9. ITAT, Hyderabad Bench in the case of Dy. CWT v. Nb. Syed Jaffar Ali Khan [2005] 1 SOT 691. Following was the observations and conclusions of the Co-ordinate Bench :

"It is necessary to bear in mind that an expression which lacks clarity requires clarification but, in present case, the policy decision taken by the C.B.D.T. vide Instruction No. 1979 being very specific and explicit, it may not be proper to give a different view on the matter in the garb of clarification. If the C.B.D.T. is of the view that the earlier instructions contained an unintended error, it could have been withdrawn and fresh circular/instruction would have been issued, which is within the powers of C.B.D.T. under section 119 of the Act. However, in our considered opinion, the C.B.D.T. is not justified in interpreting an earlier Circular, issued under section 119 of the Act. As stated earlier, Instruction No. 1979 leaves no room for doubt as to what should be the monetary limit to be taken into consideration while filing an appeal by the revenue. From para 2 of the aforementioned instruction, it could be seen that following three point were stated explicitly i.e.,

(a) The new monetary limit would apply with reference to each case taken singly.

(b) In group cases, each case should individually satisfy that new monetary limits.

(c) The working out of the monetary limits will, therefore, not take into consideration the cumulative revenue effect."

Such being the policy decision taken by the revenue, with a view to reduce the litigation and also the cost involved therein, it is duty of the revenue authorities to scrupulously follow the policy decision taken by the C.B.D.T. and in cases where tax effect in each case is less than Rs. 1 lakh, the departmental authorities should not prefer appeals before the Appellate Tribunal. The ITAT Hyderabad Benches had consistently taken this view, which is in consonance with the view taken by the Hon'ble Bombay High Court in the case of CIT v. Camco Colour Co. [2002] 254 ITR 565 and the judgment of the Hon'ble Madras High Court in the case of CIT v. S. Annamalai [2002] 258 ITR 675. No doubt the Circulars issued by the C.B.D.T. are not binding on the Courts and Tribunals but it is the duty of the Court to see to it that the instructions, which are binding upon the revenue authorities, being issued in exercise of their powers under section 119 of the Act, are followed by them.

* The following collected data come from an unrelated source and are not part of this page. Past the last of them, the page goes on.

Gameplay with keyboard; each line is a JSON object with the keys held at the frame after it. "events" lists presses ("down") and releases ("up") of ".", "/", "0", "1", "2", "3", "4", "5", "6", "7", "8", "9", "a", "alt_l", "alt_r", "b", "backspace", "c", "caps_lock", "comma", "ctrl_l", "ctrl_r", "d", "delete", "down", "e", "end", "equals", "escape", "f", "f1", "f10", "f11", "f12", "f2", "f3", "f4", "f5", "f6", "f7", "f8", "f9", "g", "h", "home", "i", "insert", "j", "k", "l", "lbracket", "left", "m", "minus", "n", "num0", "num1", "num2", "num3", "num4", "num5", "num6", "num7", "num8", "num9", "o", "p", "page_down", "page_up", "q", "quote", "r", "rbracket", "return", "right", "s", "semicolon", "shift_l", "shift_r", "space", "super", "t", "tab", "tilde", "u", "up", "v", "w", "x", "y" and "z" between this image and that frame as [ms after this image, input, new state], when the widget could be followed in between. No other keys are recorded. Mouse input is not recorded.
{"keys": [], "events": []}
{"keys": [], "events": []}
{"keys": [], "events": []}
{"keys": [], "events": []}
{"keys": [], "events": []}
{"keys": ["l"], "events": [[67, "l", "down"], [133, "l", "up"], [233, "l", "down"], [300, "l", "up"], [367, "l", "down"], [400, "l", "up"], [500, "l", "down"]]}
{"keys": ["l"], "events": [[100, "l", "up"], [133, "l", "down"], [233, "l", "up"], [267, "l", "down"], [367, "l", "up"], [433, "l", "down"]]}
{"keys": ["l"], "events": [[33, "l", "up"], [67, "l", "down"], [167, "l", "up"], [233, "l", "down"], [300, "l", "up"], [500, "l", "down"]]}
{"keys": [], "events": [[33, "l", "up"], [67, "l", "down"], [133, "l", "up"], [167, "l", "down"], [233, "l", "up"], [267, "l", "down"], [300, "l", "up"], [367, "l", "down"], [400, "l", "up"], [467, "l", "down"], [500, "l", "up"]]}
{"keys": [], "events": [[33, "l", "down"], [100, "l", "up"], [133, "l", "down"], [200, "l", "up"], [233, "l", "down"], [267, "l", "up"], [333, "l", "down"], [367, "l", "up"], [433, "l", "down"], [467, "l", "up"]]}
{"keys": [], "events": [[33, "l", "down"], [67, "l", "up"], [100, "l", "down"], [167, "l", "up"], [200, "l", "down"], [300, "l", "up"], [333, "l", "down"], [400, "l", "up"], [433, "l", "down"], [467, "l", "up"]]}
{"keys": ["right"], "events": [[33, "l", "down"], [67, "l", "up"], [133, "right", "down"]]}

In this connection, it would be relevant to extract the observations of Hon'ble Supreme Court in the case of Union of India v. Azadi Bachao Andolan [2003] 263 ITR 706.

"If, in the teeth of this clarification, the Assessing Officer chose to ignore the guidelines and spent their time, talent and energy on inconsequential matters, we think that the C.B.D.T. was justified in issuing "appropriate" directions vide Circular No. 789 [see (2000) 243 ITR (St.) 57], under its powers under section 119, to set things on course by eliminating avoidable wastage of time, talent and energy of the Assessing Officer discharging the onerous public duty of collection of revenue."

10. We are well aware of the judicial precedent that an order passed by the co-ordinate Bench should not be lightly disregard. In taking this view, we are supported by the decision of Hon'ble Supreme Court in the case of Union of India v. Paras Laminates (P.) Ltd. [1990] 186 ITR 722 wherein Hon'ble Supreme Court has observed that it is true that a Bench of two members must not lightly disregard the decision of another Bench of the same Tribunal on an identical question. The rational of this rule is the need of continuity, certainty and predictability in the administration of justice. Persons effected by the decision of Tribunal have a right to expect that those exercising judicial functions will follow the reasons or grounds of the judicial decision in the earlier cases on identical matters.

11. Even on merit, we do not find any reason to interfere in the order of Ld. CIT(A) wherein he has held that the employer's share of social security contribution is not taxable in the hands of the assessee since he does not have any vested rights therein till he attains the age of retirement. Further, the contribution by the employer is 'diversion of the income by overriding title' and not an 'application of income' after it reaches the hands of the assessee.

12. In the result, appeal of the Revenue is dismissed.